[Pixel coordinate listings]
★ ★ ★ ★

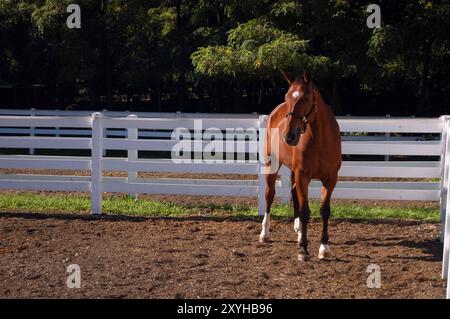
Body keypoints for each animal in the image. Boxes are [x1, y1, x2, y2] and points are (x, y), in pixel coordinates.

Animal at [260, 70, 342, 262]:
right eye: (287, 96)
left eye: (305, 98)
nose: (289, 136)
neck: (321, 141)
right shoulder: (302, 175)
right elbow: (305, 212)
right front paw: (304, 249)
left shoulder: (331, 179)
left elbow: (324, 210)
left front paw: (324, 247)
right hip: (272, 165)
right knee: (269, 195)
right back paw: (265, 233)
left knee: (293, 194)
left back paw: (298, 231)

★ ★ ★ ★

[Exercise brief] Output each record above exactly; omit the images.

[Written answer]
Body keypoints for each animal in the image. Boxes are [x1, y1, x2, y2] and points are (x, y), in pixel coordinates.

Animal at [260, 70, 342, 262]:
right eye: (287, 96)
left eye: (305, 98)
nose: (289, 136)
neck: (321, 141)
right shoulder: (302, 175)
right elbow: (305, 212)
right front paw: (304, 249)
left shoulder: (331, 179)
left elbow: (324, 210)
left front paw: (324, 247)
right hip: (272, 165)
right knee: (269, 195)
right back paw: (265, 233)
left knee: (293, 194)
left back paw: (298, 231)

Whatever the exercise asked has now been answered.